O problema é que Solange Vieira acredita que a Anac está "inchada" e que poderia funcionar com um quadro bem menor. Depois que regressou dos Estados Unidos, ela passou a dizer que bastava meia dúzia de comandantes para fazer a fiscalização da Anac no Brasil. A agência deverá perder até o início de 2009, ou seja, antes da auditoria internacional, pelo menos 600 funcionários. Ela tentou acabar com o convênio com a Infraero, o que resultaria na devolução de 200 funcionários, dos quais 80 já perderam a gratificação, com a justificativa que de a empresa aeroportuária é que havia cortado, enquanto na realidade é a Anac que reembolsa à estatal estas despesas. Em março do próximo ano serão devolvidos 280 militares, dentro do lote anual, só que a agência não consegue substituí-los com pessoal civil. No último concurso, das 47 vagas para engenheiros aeronáuticos, só 12 passaram, sendo que oito já pertenciam ao quadro. Na realidade, só houve quatro novas contratações. Como pilotos checadores, haviam 85 vagas, das quais 10 foram preenchidas. Só que novamente cinco já faziam parte do quadro, e só houve o acréscimo de seis.

O quadro temporário de 2001, que foi exatamente colocado para atender às exigências da Oaci, depois da última auditoria – benevolência para ajuste que não haverá desta vez -, deverá ser liberado ainda este ano e a sangria da capacitação técnica da agência vai virar uma hemorragia incontrolável.

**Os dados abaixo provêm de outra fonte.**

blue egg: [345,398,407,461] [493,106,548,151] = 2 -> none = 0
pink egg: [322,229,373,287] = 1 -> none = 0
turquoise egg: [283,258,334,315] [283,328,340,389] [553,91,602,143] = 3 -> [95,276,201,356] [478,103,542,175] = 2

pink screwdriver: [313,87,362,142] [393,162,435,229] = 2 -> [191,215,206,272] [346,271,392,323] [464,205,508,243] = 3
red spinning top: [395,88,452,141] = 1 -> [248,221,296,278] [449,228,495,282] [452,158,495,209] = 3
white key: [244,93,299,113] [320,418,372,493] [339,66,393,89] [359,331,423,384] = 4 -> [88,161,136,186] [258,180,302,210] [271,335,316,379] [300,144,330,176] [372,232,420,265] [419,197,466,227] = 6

Como nenhum dos seus diretores possuía currículo ligado à aviação, principalmente a sua presidente, os danos que forem causados pela atual gestão da Anac à aviação comercial brasileira não trarão nenhuma seqüela séria para eles. Solange Vieira coleciona uma série de queixas dos lugares por onde passou e a Anac será apenas uma a mais. O pior será para o País. O reflexo deste vôo sem rumo se manifestará nos próximos quatro ou cinco anos, no mínimo.

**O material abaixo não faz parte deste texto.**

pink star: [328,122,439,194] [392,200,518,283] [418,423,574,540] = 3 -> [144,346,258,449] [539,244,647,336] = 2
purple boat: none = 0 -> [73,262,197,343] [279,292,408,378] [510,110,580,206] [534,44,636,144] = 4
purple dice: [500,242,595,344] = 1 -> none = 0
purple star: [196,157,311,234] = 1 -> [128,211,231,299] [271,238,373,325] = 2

A Aviação Geral, que está diretamente subordinada à presidente da agência, já coleciona 41 acidentes até o fechamento desta edição. No ano passado, foram 96 acidentes, um recorde lamentável e para este ano, alguns especialistas ligados ao comando da aeronáutica, acreditam que poderemos chegar a 120. Um sinal claro que algo de muito errado está acontecendo.

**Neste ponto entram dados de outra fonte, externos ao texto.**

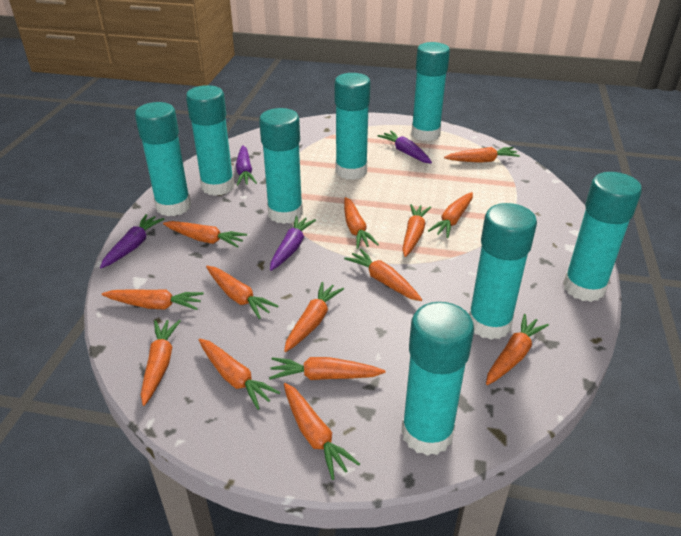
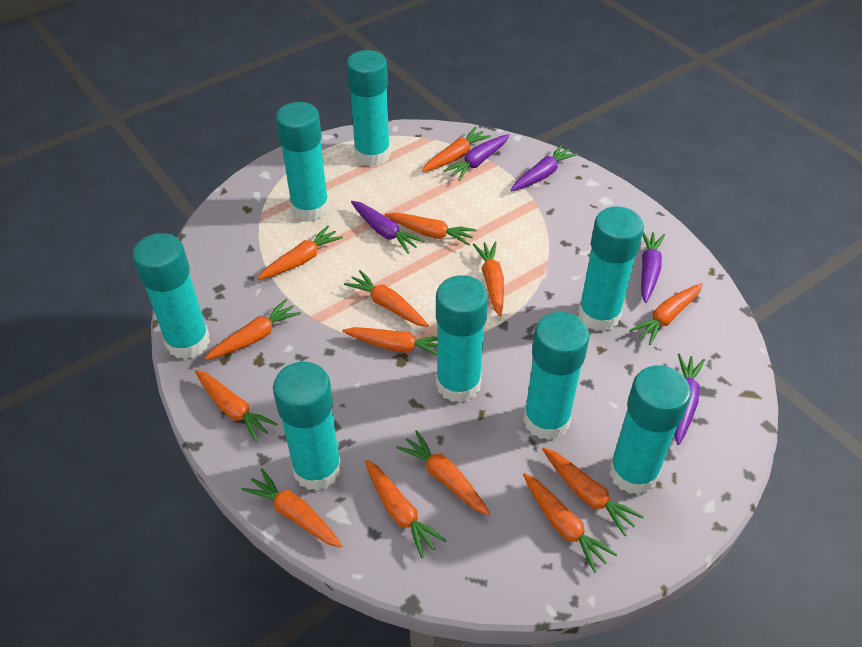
purple carrot: [100,214,164,268] [236,145,257,186] [270,216,316,271] [378,131,432,163] = 4 -> [351,201,424,254] [443,134,510,181] [511,144,578,191] [641,232,665,303] [674,353,705,445] = 5

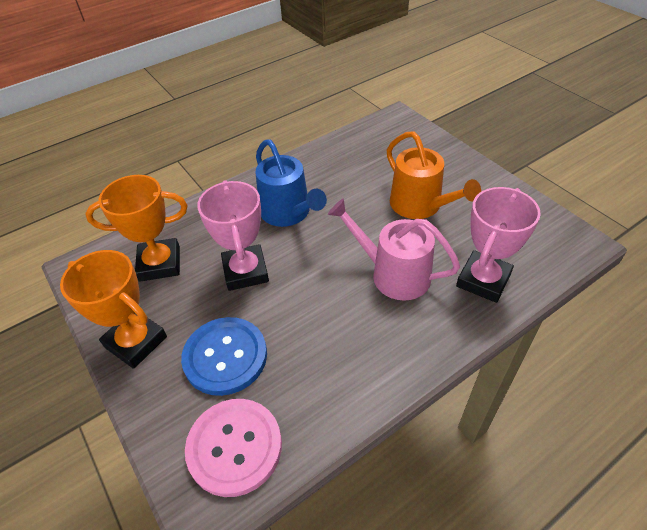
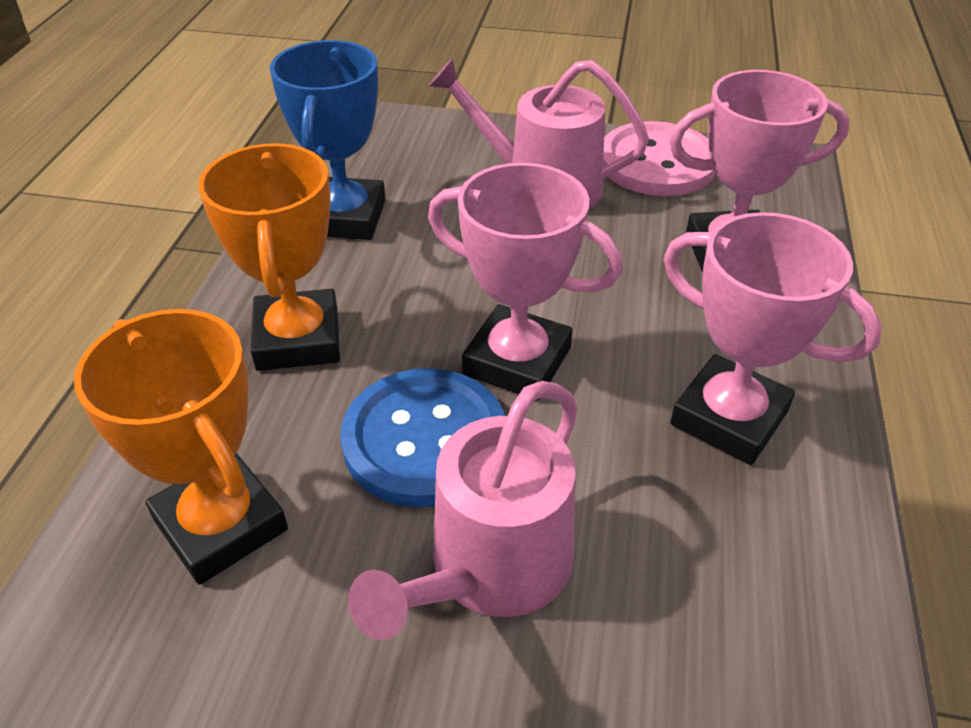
blue trophy: none = 0 -> [270,40,386,240] = 1
blue watering can: [256,139,327,227] = 1 -> none = 0
orange watering can: [387,131,481,219] = 1 -> none = 0
pink trophy: [197,180,269,291] [456,187,541,303] = 2 -> [428,163,623,401] [664,212,882,465] [669,70,850,273] = 3
pink watering can: [328,199,460,301] = 1 -> [348,381,578,640] [429,58,649,209] = 2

A Anac coleciona um festival de implosões internas e, externamente, a agência fecha os olhos para o que está ocorrendo com a quebra do artigo 181 do Código Brasileiro Aeronáutico, que proíbe que estrangeiros comandem uma empresa aérea no Brasil. No caso da VarigLog, a agência mantém uma passividade perigosa e não toma nenhuma atitude. Dentro de uma semana vence o prazo dado pelo juiz de São Paulo, José Paulo de Camargo Magano, para que a empresa apresente novos sócios brasileiros. Para que isso ocorra, será necessária a comprovação dos investimentos e a compra das ações que hoje pertencem 100% ao Fundo Matlin Patterson.

Uma concessionária pública burlar a legislação federal já faz parte de um cenário onde a mão forte da Anac deveria se fazer presente. Uma mão forte que inexiste, a não ser na deselegância, como foi o caso da última reunião, que colocou na mesma sala os brigadeiros Allemander e Jorge Godinho, secretário nacional de Aviação Civil, o ministro Nelson Jobim e Solange Vieira. Ela ficou todo o tempo insuflando o ministro, que acabou sendo grosseiro e criando um quadro de constrangimento que resultou posteriormente no pedido de saída do próprio diretor.

A agência mantém o segredo das suas reuniões, porque parte das suas decisões são indefensáveis e não resistem a um comentário técnico. Nunca mais as atas foram publicadas por trazerem contestações de quem não aceitou colocar em risco o seu currículo.

A agência perde autonomia quando o Ministro de Estado senta para despachar na própria agência e recebe os presidentes das empresas aéreas. Foi o que ocorreu na sede da Anac, no Rio, com Jobim comandando uma reunião, com uma calada presidente ao seu lado. O que era para ser independente, como uma forma de salvaguardar a sociedade civil dos arroubos e excessos do poder executivo, hoje está efetivamente subordinada de forma servil.


*Cláudio Magnavita é presidente nacional da Associação Brasileira de Jornalistas de Turismo, membro do Conselho Nacional de Turismo e diretor do Jornal de Turismo.